Searching for content and matching it in lists in most such apps is trivially done by checking if your search input matches the title of an article or similar. This is great. It has worked for many years. However, the method naively skips out on a lot of information already available to the app. For example
- Author’s name (when there are multiple people authoring on a website)
- Date of publication (and matches to words like “Today”, “Yesterday” and the like)
All of the above may contain information you could be searching for. Being stuck with trying to remember the name of the article you read last Sunday and finding it now is a b****. I’ve been in this position many times myself. Yes, bookmarking can save your bacon. But that method has a big single point of failure: what if you forgot to bookmark it?

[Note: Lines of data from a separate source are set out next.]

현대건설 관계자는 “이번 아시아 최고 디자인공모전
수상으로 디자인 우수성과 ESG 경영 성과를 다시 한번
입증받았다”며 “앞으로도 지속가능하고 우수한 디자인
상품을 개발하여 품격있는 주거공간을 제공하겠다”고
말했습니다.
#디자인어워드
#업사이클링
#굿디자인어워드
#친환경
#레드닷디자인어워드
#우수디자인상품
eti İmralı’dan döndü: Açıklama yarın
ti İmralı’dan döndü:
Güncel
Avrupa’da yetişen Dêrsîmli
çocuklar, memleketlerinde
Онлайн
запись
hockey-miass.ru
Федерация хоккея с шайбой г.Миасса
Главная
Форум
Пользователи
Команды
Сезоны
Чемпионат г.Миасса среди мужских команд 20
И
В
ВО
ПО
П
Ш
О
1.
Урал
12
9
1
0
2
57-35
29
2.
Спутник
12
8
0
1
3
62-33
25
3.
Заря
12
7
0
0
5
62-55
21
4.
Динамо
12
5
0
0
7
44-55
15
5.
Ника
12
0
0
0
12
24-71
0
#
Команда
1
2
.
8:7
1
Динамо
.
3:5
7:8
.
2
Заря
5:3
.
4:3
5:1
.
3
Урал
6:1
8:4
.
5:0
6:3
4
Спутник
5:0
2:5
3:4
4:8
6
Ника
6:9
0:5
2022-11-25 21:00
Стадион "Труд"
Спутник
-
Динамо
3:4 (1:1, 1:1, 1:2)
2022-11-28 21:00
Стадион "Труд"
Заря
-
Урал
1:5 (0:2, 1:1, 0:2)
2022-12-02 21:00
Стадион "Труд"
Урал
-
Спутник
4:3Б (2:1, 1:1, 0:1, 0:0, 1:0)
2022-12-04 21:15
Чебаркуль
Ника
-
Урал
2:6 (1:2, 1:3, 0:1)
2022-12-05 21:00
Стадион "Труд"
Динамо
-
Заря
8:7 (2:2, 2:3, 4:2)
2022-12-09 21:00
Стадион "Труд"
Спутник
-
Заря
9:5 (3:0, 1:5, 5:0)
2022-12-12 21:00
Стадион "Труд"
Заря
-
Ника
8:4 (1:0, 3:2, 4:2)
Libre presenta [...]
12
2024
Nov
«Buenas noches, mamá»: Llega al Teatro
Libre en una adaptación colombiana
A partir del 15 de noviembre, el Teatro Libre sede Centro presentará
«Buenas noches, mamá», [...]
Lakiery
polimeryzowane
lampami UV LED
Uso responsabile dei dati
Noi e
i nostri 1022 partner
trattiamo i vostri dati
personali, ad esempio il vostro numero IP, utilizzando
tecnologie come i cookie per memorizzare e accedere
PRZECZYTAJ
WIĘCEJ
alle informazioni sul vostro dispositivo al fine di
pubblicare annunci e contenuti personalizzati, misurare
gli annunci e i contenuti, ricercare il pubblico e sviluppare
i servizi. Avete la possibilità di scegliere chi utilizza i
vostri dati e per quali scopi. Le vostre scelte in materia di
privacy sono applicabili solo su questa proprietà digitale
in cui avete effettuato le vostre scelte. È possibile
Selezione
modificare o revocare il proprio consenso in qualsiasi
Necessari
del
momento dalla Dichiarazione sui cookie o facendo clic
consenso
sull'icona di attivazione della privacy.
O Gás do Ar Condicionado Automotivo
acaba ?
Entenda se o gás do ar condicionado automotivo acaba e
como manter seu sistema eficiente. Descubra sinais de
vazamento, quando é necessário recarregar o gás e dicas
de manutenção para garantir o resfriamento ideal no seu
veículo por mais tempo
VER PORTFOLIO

An well produced app should save you from this situation. It should save me from this situation. Depending on your current device, you may or not be able to see the tags on this post. I’ve included Levenshtein in there. If you’ve ever heard of Levenshtein distance, you’ll be familiar with how it works. If you haven’t, it’s simply a “score” of how similar or dissimilar two pieces of text are.
Levenshtein distance is also calculated and matched against the title and summary to provide a loosely typed searching experience. So you simply need to know the “general” direction of where you’re going, and not the precise location.
You may think this is a lot for a simple text-based search operation. It isn’t. I wonder why many haven’t already done something like this.